(What is needed): Check every line of the entries for the string "wall" and return the ones that contain it.

Indoor object tracking data
=== Section Start ===

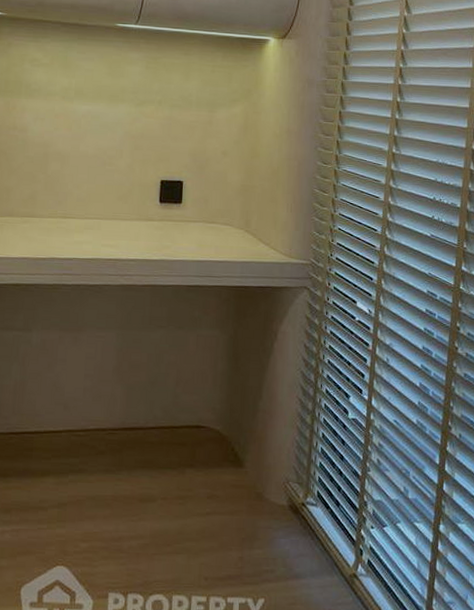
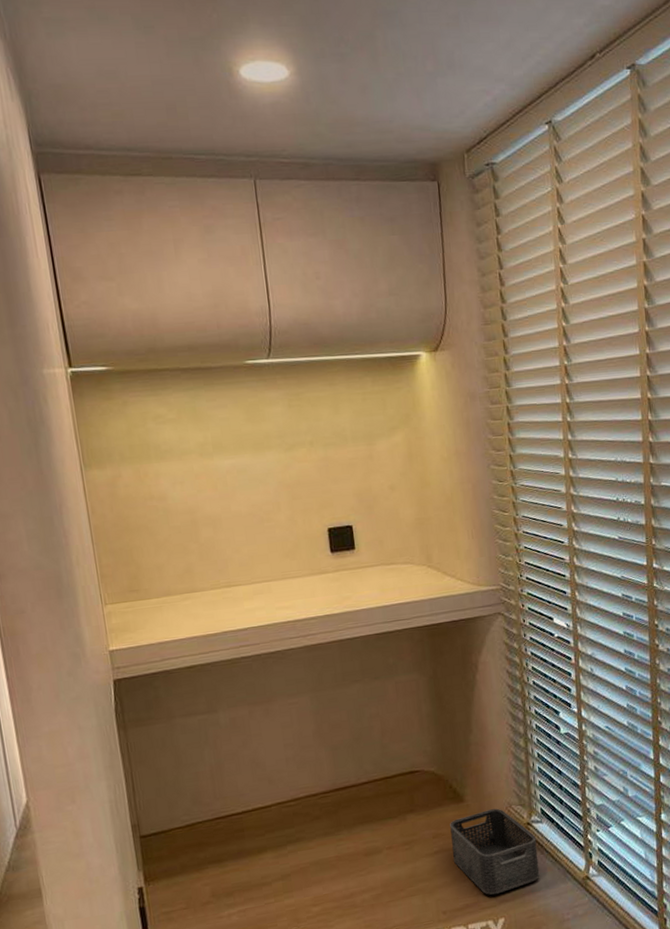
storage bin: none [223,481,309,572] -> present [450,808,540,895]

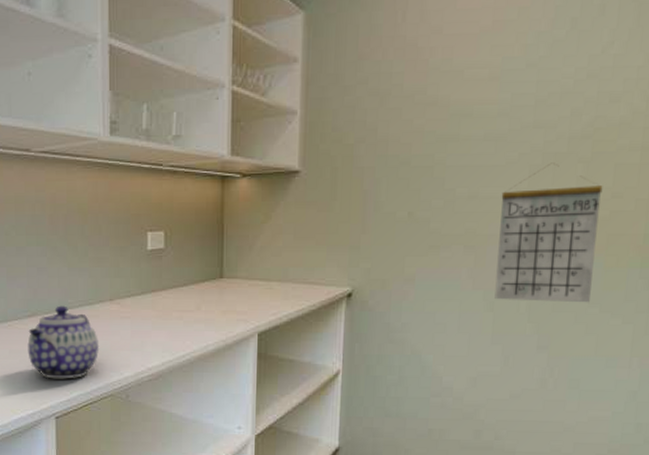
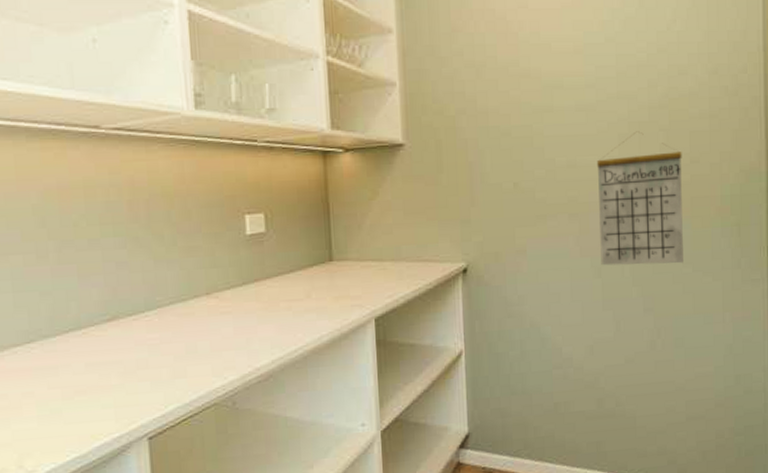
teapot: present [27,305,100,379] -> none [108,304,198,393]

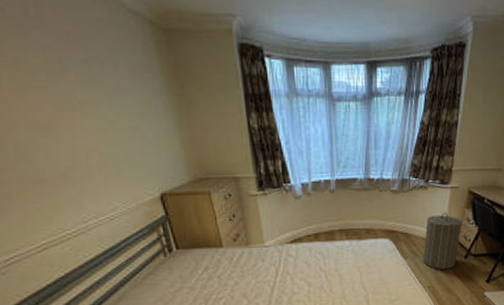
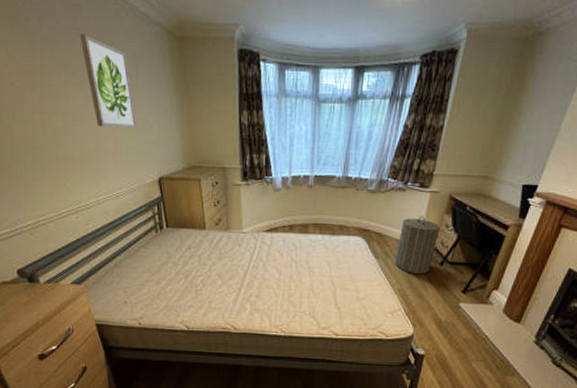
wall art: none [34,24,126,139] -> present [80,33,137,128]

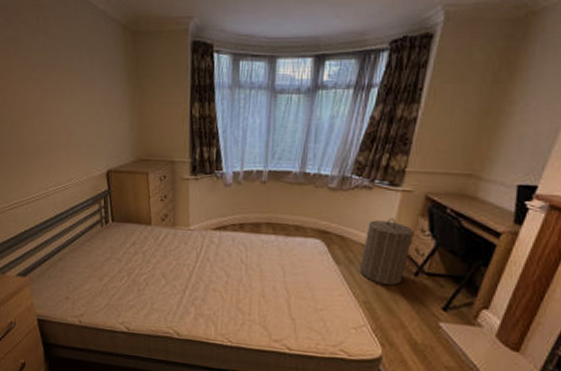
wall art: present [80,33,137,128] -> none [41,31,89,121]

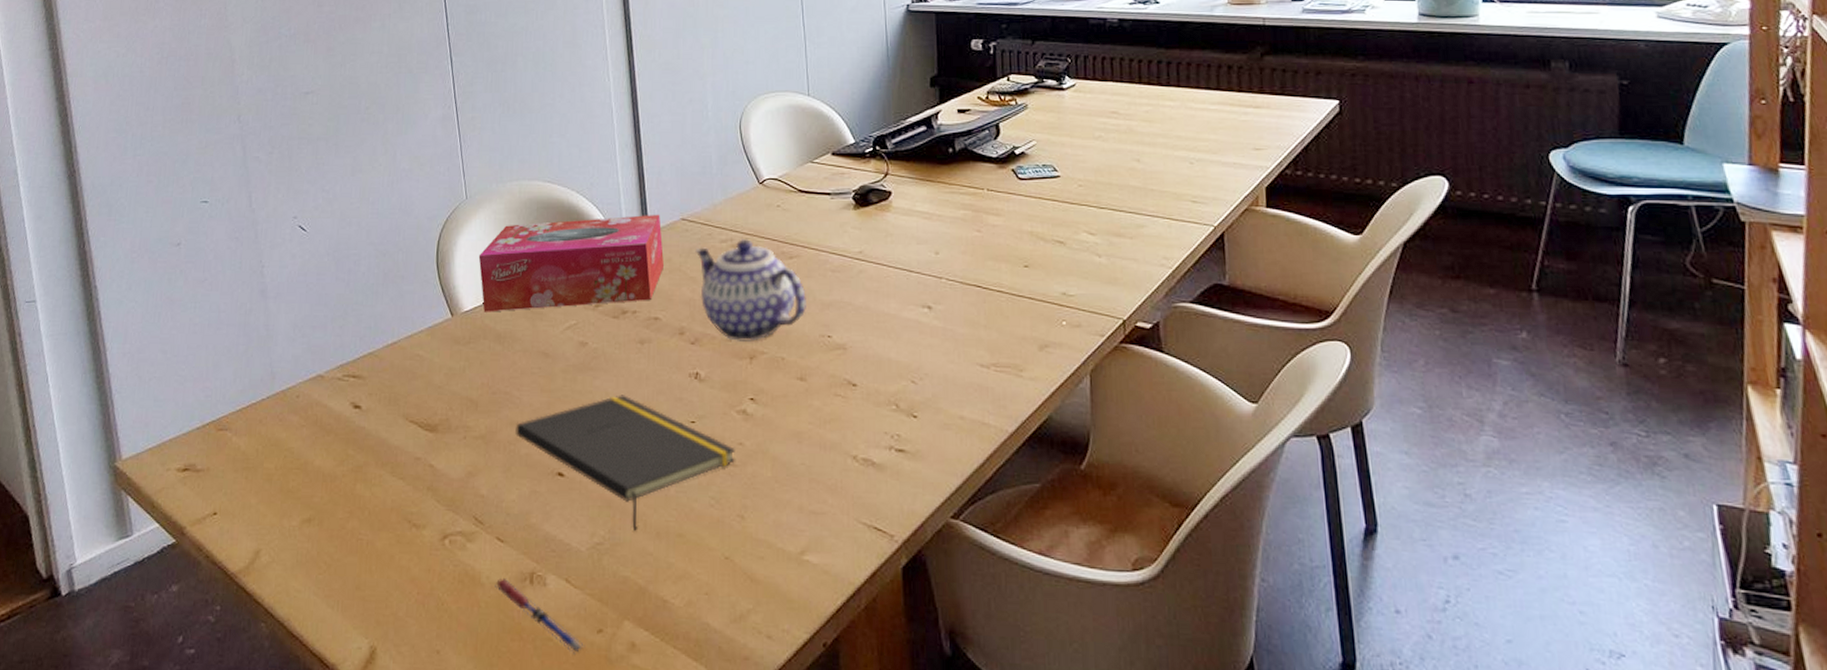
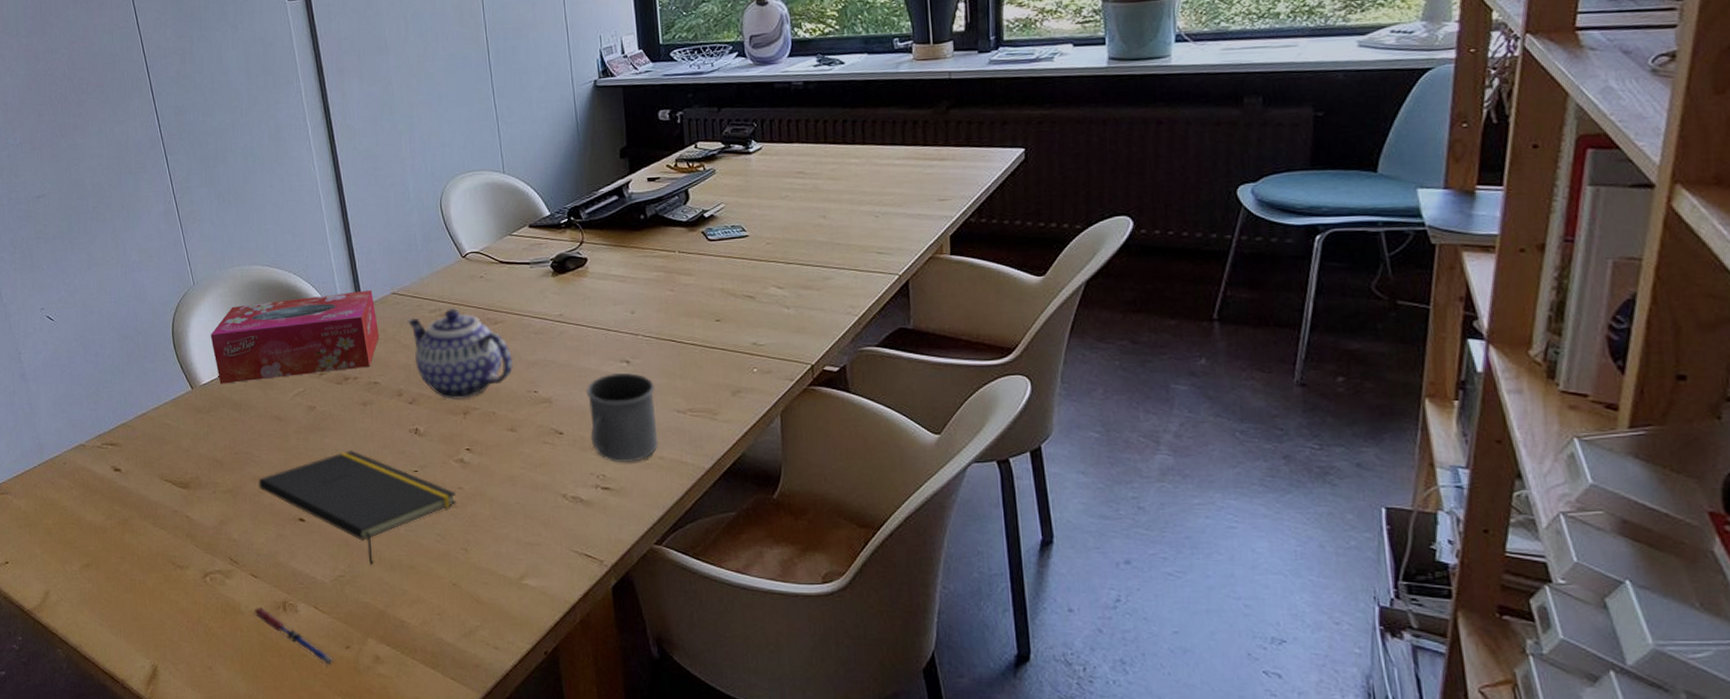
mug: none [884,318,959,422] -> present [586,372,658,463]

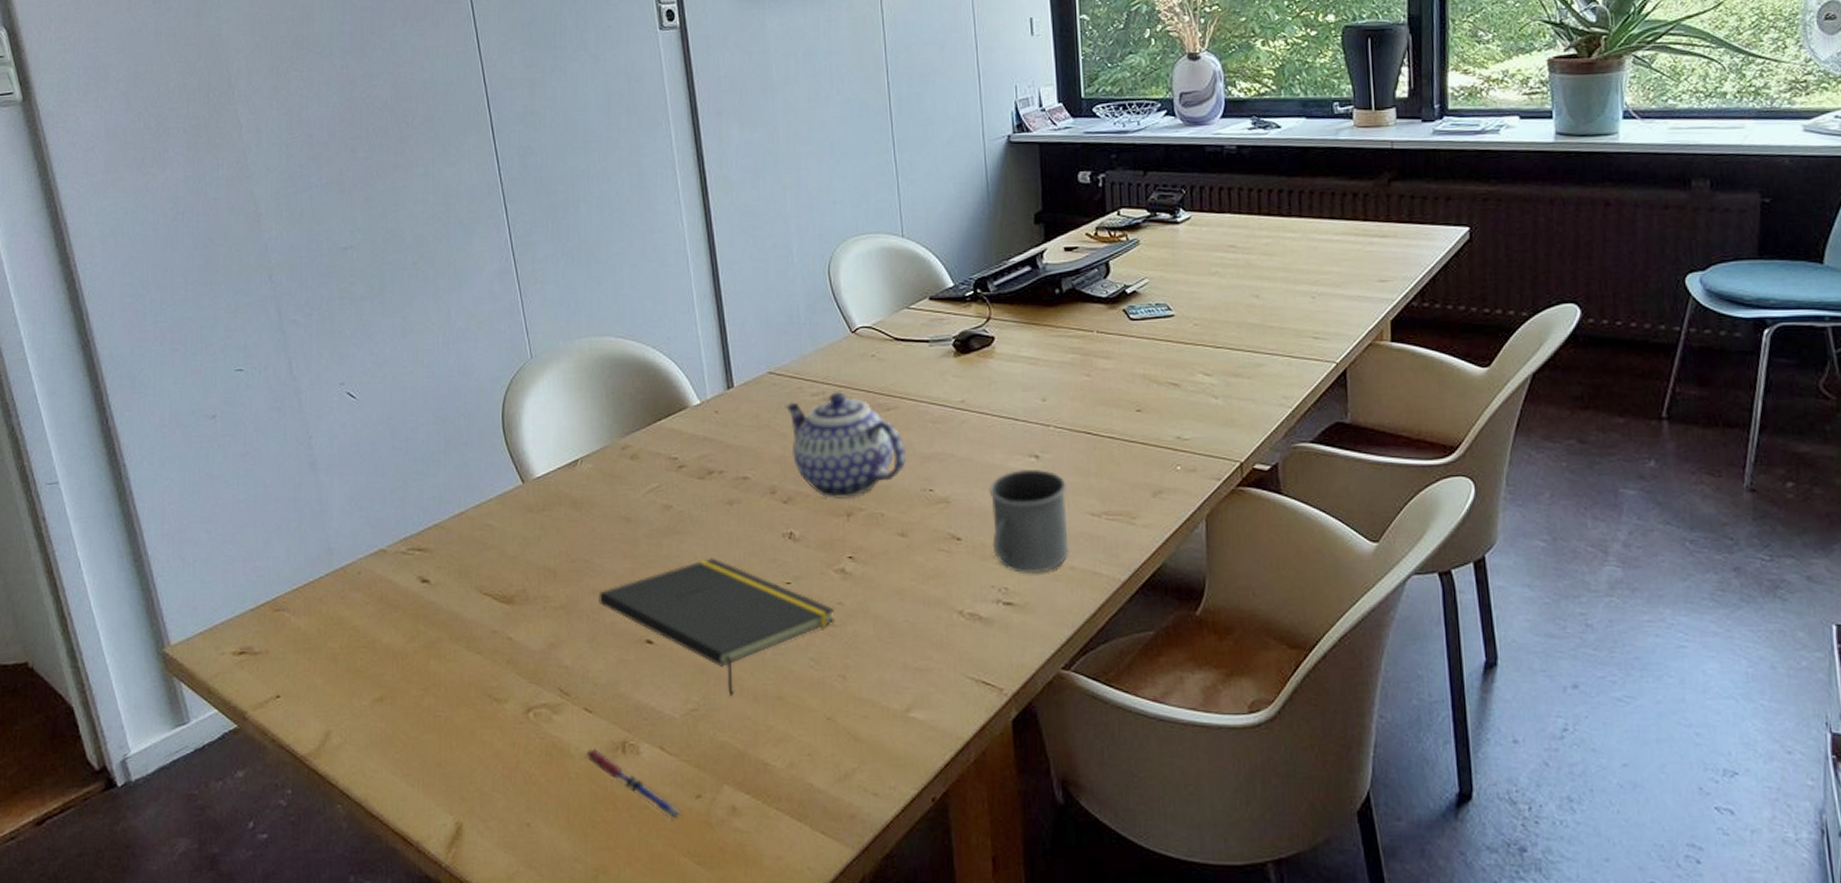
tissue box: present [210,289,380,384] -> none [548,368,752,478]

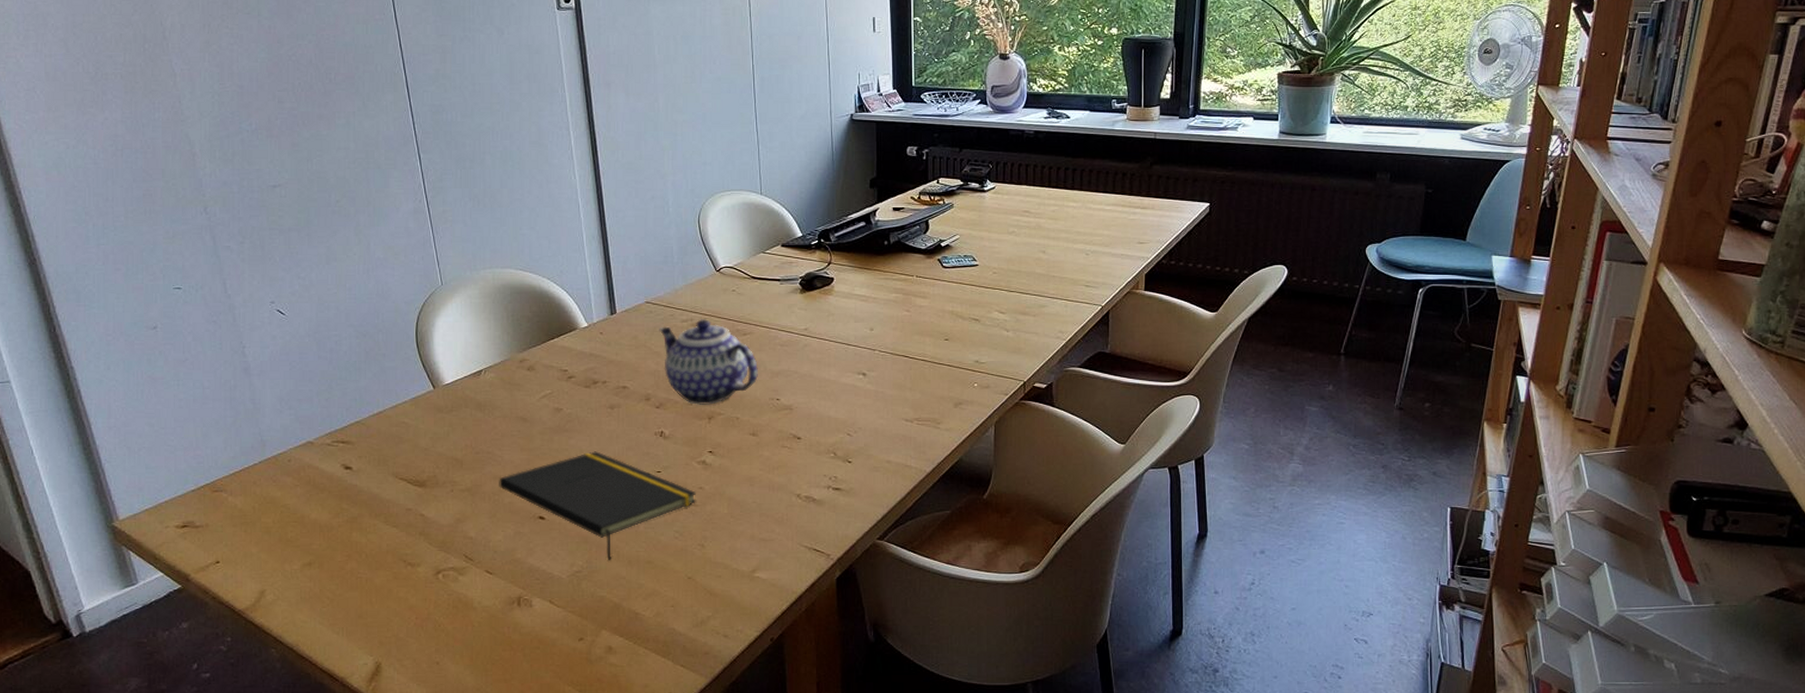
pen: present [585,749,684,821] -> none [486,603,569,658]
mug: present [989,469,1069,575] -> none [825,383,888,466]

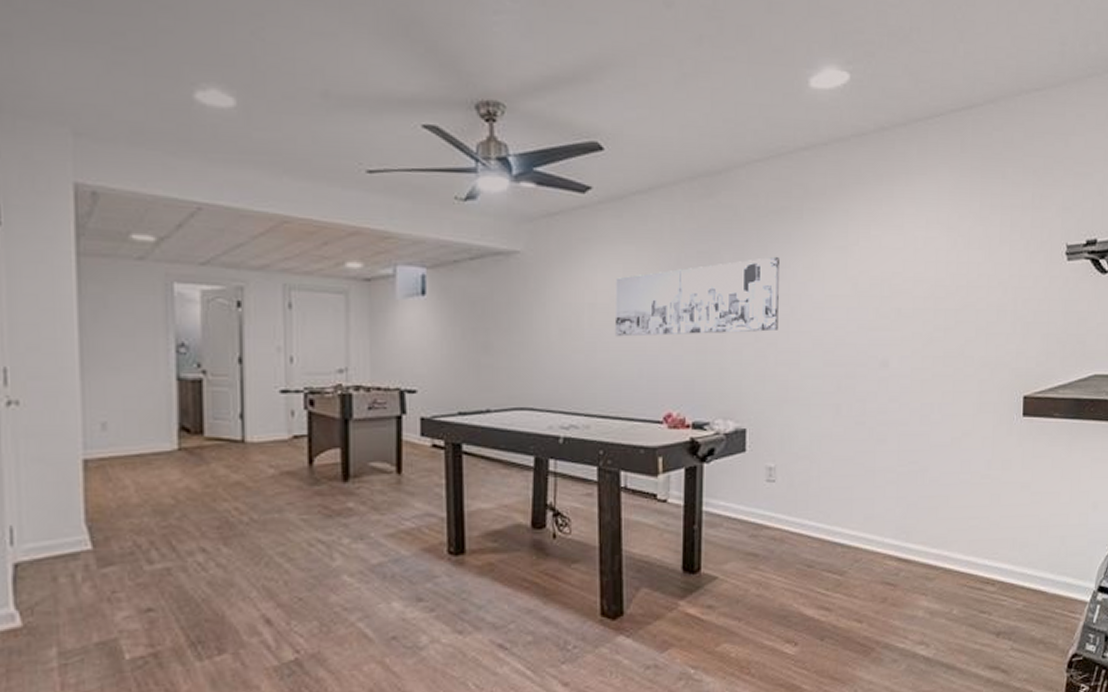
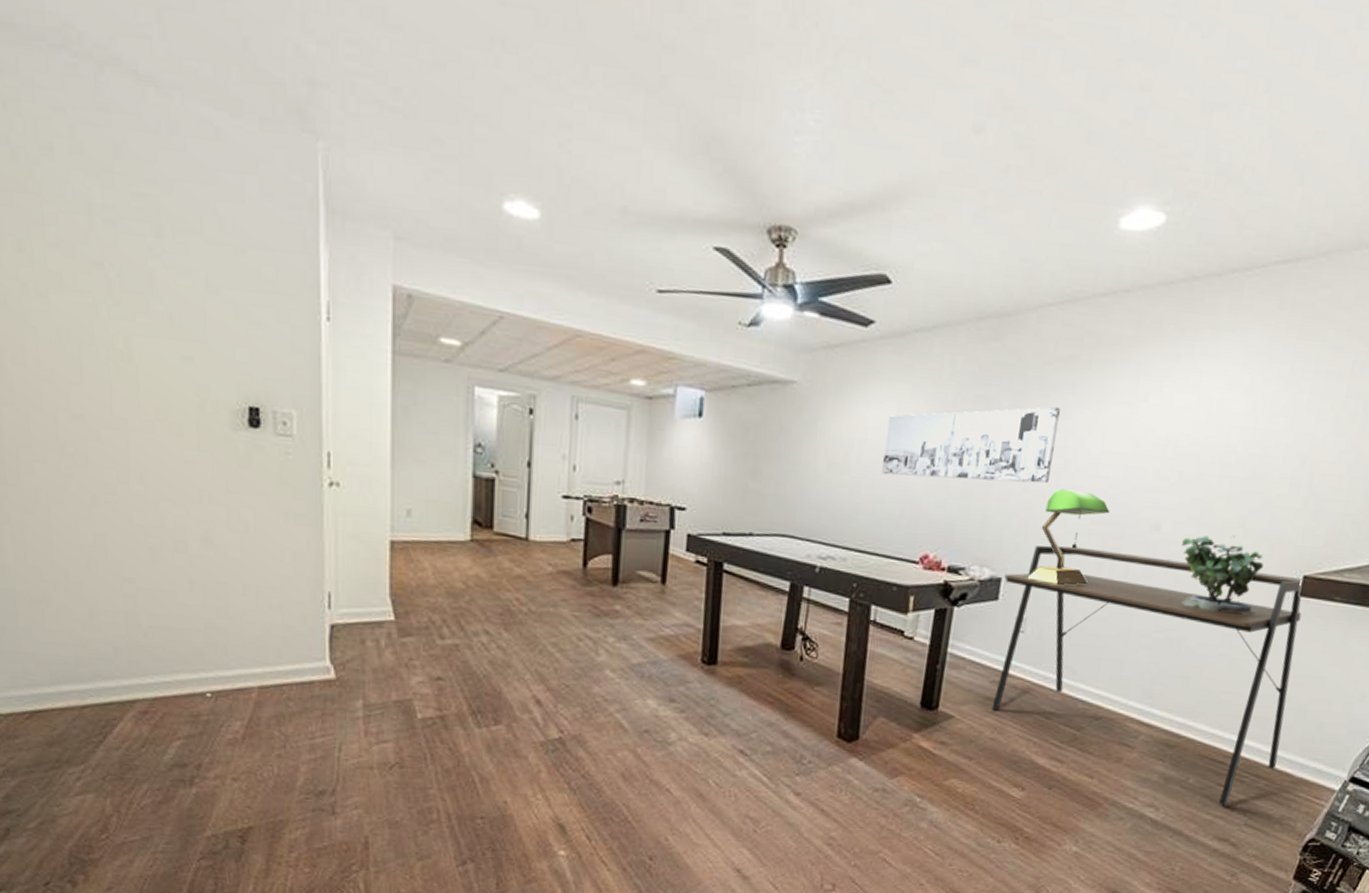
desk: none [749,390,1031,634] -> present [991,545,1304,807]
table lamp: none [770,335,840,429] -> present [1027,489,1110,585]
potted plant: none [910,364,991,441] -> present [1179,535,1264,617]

=== Section End ===

(Solution for this problem):
wall art: none [34,24,126,139] -> present [80,33,137,128]
wall art: present [80,33,137,128] -> none [41,31,89,121]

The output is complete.